● **TEXT EXCERPT**:
— START —

Canberra, Canberra, Australia | Established. Jan 01, 2003 | SELF

Canberra, Canberra, Australia | SELF
Established on Jan, 2003
Band EDM Progressive




"Thump/Vice feature, 2014"

Jono Fernandez was recently crowned DJ/Producer of the year at the Budweiser Music awards. On the back of the award he’s setting off next year to play a series of shows around the world, and we guess generally become a mirrored-glasses-wearing-DJ-superstar. Although we have no doubt big things are in-store for him, he’s presently still a nice Australian dude bringing the party, so we grabbed him for a chat before he moves to Vegas or something.

THUMP: So you’re the newly crowned DJ/Producer of the year I believe?
Jono Fernandez: Yes, yes I am—and very humbled and grateful to have received the award. It’s a bit of an interesting one because I don’t actually DJ; I do more of a live set with Ableton, controllers, samplers and effect units. But it’s a great title to have, something I really didn’t see coming, but it feels really good to be recognised in this way.

Okay, if we’re not calling you a DJ what should I call you?
Gosh it’s an interesting one, I refer to myself as a music producer more than anything. I mean when I perform I still get grouped in under that DJ bracket, but when I’m talking to people I never mention that I’m a DJ. I perform live, so I’m a live electronic musician perhaps? I do play other people’s records but when I play it’s more about creating something unique. I have drum loops and baselines and all sorts of different things going on at once. When I play someone else’s track it’s never in it’s entirety it’s more a live remix I suppose.

Do you think as EDM has become more popular and come into the mainstream the definition of what a DJ is has become muddied?
I think so. I mean with the advancement of technology it definitely has become a little bit muddied. There are a lot of purists out there who believe anything that doesn’t involve playing off vinyl isn’t DJing, but you know I’m ultimately in it for the end result—which is what comes out the speakers. There’s so much technology these days blending the lines between DJing and performing live, and in the studio that’s becoming integrated into the DJ mix with samplers and all sorts of stuff. So yes the lines are becoming blurred but I like that, and I embrace it.

— END —

● **JOB A**:
Repeat the Jono Fernandez interview from the words "Canberra, Canberra, Australia | Established." through the words "year I believe?", swapping "Vegas" for "Ibiza".
● **JOB B**:
Turn the listing into a two-column CSV with the columns field and value, one row per entry, starting at the line that has "genus: Arabis" and stopping after the line that has "collector number: D&ML12268a". Put each field name and its value in its own quoted field, replacing any line breaks with spaces.

● **GIVEN RECORDS**:
— START —

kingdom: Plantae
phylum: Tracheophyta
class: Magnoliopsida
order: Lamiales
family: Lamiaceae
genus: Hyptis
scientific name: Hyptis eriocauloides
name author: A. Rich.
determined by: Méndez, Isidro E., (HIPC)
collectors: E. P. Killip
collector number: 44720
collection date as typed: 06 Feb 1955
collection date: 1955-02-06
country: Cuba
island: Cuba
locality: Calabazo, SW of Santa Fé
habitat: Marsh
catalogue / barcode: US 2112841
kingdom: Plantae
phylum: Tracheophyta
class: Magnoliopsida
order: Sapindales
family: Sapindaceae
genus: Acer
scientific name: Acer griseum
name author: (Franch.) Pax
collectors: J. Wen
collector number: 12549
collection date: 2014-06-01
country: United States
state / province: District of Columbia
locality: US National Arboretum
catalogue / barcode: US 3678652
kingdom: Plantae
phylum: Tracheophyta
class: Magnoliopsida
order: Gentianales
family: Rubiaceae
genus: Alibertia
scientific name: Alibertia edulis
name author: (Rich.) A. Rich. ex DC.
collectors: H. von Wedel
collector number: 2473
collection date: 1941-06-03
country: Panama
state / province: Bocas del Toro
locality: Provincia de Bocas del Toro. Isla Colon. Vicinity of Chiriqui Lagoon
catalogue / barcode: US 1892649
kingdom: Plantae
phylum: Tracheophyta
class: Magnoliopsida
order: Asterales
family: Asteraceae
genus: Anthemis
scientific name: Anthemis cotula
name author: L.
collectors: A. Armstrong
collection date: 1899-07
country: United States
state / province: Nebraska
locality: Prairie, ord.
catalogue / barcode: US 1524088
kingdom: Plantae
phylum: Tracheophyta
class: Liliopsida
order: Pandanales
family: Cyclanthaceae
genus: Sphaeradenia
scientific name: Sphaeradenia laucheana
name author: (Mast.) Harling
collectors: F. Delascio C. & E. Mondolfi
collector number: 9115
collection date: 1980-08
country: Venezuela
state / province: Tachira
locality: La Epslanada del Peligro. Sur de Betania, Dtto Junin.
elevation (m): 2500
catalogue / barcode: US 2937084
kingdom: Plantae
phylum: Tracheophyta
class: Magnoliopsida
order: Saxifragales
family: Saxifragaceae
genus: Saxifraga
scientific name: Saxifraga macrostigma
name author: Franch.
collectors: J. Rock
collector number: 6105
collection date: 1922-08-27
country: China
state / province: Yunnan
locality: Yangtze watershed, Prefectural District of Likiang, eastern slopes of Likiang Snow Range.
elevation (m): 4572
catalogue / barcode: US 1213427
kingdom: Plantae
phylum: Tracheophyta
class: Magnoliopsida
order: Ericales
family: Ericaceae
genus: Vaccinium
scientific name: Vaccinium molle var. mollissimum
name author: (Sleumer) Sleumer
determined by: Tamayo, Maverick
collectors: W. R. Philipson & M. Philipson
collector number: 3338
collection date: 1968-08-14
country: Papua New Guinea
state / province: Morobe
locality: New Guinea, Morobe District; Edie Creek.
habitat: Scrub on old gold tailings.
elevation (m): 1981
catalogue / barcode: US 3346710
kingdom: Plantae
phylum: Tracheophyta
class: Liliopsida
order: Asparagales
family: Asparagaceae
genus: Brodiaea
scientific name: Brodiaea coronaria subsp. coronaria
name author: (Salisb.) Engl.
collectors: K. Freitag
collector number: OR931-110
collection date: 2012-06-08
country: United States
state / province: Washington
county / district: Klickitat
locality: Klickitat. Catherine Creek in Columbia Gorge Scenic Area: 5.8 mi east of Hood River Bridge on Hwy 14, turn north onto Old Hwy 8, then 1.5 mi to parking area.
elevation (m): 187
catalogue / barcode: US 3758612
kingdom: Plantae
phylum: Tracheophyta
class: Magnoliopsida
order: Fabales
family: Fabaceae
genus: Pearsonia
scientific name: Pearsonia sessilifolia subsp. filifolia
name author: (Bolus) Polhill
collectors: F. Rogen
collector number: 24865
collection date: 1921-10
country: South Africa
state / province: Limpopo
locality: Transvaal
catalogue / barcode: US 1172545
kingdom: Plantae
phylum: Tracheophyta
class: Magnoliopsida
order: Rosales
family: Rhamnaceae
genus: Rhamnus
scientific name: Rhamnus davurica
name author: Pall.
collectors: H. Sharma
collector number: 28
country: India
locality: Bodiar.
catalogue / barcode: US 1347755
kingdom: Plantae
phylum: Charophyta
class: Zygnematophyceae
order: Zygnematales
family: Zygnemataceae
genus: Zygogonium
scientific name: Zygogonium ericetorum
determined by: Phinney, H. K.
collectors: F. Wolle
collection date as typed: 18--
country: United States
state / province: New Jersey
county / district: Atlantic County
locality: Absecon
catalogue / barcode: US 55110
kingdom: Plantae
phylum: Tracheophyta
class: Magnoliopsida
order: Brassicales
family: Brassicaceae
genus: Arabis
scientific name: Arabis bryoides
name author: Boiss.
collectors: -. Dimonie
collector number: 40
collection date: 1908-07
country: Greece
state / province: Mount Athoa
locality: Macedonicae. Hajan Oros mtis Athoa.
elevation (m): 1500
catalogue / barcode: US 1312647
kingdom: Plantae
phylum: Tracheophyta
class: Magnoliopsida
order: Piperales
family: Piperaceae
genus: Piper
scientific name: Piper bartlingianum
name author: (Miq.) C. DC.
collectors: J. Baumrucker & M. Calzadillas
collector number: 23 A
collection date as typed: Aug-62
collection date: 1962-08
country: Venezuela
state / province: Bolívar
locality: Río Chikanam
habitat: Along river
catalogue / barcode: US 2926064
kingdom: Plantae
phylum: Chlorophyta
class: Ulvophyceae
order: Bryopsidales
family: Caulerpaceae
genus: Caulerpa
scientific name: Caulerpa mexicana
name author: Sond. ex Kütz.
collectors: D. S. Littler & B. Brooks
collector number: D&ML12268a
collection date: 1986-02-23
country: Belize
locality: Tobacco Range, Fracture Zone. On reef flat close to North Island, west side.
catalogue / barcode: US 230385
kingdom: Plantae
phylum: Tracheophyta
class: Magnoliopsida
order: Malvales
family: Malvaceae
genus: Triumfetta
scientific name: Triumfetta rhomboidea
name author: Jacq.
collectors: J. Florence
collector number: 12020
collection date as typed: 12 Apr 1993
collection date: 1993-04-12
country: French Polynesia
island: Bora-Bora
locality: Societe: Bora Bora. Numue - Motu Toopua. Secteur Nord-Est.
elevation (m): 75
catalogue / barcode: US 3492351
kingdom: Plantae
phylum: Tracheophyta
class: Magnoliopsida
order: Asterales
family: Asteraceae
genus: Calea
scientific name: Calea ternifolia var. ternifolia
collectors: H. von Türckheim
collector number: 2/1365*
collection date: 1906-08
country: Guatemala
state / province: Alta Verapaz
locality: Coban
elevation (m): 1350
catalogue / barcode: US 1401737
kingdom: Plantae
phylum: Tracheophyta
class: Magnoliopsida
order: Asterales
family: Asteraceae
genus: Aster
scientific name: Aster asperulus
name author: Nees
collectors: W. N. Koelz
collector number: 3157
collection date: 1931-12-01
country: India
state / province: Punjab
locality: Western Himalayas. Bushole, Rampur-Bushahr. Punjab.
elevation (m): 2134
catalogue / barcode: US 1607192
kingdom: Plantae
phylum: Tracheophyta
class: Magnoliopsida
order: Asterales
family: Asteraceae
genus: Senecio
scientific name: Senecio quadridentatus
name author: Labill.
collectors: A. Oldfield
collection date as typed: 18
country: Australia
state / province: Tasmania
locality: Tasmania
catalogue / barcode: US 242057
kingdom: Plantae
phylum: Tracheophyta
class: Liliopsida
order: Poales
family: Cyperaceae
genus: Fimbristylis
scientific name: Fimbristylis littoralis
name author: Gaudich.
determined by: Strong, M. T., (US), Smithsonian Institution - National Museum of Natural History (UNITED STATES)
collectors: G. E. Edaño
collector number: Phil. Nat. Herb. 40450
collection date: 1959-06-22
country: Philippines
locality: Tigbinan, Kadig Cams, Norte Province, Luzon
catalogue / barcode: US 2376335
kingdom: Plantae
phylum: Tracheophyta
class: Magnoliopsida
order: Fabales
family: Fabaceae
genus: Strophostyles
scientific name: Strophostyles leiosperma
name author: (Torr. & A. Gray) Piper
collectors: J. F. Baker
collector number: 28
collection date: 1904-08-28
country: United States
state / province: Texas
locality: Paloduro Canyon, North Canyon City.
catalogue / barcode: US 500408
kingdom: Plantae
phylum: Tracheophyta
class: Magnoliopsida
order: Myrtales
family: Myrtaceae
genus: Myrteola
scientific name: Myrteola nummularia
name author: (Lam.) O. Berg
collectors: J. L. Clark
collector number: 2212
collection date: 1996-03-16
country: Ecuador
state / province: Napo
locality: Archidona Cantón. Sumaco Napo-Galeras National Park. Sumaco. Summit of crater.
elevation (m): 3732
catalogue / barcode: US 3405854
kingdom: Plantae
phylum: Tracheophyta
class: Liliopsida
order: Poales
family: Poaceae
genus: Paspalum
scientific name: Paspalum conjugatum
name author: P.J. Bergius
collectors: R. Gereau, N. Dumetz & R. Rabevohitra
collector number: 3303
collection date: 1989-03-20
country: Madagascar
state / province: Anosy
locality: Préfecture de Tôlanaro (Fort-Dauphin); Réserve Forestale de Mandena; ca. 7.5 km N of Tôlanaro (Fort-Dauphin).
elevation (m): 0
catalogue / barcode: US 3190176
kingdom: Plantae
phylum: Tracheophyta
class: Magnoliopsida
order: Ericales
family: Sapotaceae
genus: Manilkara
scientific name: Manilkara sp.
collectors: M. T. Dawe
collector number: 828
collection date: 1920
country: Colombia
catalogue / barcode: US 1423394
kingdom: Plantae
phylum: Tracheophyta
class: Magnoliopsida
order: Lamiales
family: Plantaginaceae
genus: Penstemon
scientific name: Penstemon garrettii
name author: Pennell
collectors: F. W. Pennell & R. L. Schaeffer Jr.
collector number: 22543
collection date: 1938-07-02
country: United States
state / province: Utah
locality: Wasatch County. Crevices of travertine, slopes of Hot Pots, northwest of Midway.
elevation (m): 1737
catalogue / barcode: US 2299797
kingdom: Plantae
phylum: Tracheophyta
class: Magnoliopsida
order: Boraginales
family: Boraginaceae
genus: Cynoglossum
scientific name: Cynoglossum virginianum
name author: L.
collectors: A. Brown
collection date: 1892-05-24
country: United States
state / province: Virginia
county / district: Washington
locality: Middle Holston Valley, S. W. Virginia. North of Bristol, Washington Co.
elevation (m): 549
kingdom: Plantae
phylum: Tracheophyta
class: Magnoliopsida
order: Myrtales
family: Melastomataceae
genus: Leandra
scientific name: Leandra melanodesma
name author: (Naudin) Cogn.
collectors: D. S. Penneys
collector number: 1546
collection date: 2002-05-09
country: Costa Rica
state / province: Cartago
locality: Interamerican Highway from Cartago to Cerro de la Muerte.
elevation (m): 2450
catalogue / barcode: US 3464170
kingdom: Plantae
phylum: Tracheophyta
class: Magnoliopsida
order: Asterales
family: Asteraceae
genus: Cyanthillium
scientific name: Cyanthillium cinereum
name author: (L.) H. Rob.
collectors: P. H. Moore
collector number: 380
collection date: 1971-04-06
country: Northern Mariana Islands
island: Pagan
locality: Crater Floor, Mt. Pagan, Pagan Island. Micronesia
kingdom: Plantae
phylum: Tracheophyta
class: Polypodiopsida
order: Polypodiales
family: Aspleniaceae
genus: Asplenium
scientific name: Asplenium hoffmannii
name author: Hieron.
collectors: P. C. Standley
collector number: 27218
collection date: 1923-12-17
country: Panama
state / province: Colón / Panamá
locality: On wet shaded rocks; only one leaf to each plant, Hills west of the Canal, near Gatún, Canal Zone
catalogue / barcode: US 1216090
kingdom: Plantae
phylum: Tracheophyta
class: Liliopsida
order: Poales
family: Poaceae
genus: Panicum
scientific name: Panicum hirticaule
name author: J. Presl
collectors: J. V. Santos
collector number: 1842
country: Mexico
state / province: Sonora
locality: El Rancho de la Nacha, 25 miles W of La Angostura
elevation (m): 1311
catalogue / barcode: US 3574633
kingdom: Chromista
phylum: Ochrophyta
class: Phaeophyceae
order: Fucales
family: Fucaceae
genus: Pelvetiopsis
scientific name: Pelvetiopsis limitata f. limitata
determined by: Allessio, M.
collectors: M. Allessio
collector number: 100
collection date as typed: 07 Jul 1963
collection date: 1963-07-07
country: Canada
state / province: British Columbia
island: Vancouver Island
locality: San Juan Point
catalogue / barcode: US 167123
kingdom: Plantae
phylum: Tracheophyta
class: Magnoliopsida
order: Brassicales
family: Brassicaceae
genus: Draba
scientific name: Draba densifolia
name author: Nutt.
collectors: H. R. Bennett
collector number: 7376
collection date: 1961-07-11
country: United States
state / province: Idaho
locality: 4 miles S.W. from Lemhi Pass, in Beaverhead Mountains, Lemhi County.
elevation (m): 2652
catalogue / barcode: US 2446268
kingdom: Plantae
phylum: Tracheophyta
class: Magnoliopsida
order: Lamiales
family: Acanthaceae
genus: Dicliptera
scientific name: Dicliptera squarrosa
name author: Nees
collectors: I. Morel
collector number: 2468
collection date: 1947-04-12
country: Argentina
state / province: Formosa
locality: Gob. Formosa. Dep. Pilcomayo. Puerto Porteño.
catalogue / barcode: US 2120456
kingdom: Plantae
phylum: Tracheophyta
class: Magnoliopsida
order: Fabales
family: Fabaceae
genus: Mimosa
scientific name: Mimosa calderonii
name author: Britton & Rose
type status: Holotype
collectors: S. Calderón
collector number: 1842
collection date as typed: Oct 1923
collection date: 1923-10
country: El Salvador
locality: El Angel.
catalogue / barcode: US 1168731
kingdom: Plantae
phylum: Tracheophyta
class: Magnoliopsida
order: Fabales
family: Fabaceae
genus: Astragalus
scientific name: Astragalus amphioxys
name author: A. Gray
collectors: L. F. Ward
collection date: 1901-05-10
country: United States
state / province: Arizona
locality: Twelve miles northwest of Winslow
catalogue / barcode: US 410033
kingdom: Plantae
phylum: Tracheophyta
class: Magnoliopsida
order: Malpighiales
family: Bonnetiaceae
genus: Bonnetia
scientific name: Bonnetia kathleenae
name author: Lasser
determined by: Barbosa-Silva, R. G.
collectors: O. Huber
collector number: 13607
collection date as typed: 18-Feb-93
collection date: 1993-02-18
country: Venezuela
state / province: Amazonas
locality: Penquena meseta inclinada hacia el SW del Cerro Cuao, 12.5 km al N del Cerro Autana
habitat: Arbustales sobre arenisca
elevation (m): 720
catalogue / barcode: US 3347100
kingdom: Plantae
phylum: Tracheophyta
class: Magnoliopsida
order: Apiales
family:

— END —

● **TASK RESPONSE A**:
Canberra, Canberra, Australia | Established. Jan 01, 2003 | SELF

Canberra, Canberra, Australia | SELF
Established on Jan, 2003
Band EDM Progressive




"Thump/Vice feature, 2014"

Jono Fernandez was recently crowned DJ/Producer of the year at the Budweiser Music awards. On the back of the award he’s setting off next year to play a series of shows around the world, and we guess generally become a mirrored-glasses-wearing-DJ-superstar. Although we have no doubt big things are in-store for him, he’s presently still a nice Australian dude bringing the party, so we grabbed him for a chat before he moves to Ibiza or something.

THUMP: So you’re the newly crowned DJ/Producer of the year I believe?

● **TASK RESPONSE B**:
field,value
"genus:","Arabis"
"scientific name:","Arabis bryoides"
"name author:","Boiss."
"collectors:","-. Dimonie"
"collector number:","40"
"collection date:","1908-07"
"country:","Greece"
"state / province:","Mount Athoa"
"locality:","Macedonicae. Hajan Oros mtis Athoa."
"elevation (m):","1500"
"catalogue / barcode:","US 1312647"
"kingdom:","Plantae"
"phylum:","Tracheophyta"
"class:","Magnoliopsida"
"order:","Piperales"
"family:","Piperaceae"
"genus:","Piper"
"scientific name:","Piper bartlingianum"
"name author:","(Miq.) C. DC."
"collectors:","J. Baumrucker & M. Calzadillas"
"collector number:","23 A"
"collection date as typed:","Aug-62"
"collection date:","1962-08"
"country:","Venezuela"
"state / province:","Bolívar"
"locality:","Río Chikanam"
"habitat:","Along river"
"catalogue / barcode:","US 2926064"
"kingdom:","Plantae"
"phylum:","Chlorophyta"
"class:","Ulvophyceae"
"order:","Bryopsidales"
"family:","Caulerpaceae"
"genus:","Caulerpa"
"scientific name:","Caulerpa mexicana"
"name author:","Sond. ex Kütz."
"collectors:","D. S. Littler & B. Brooks"
"collector number:","D&ML12268a"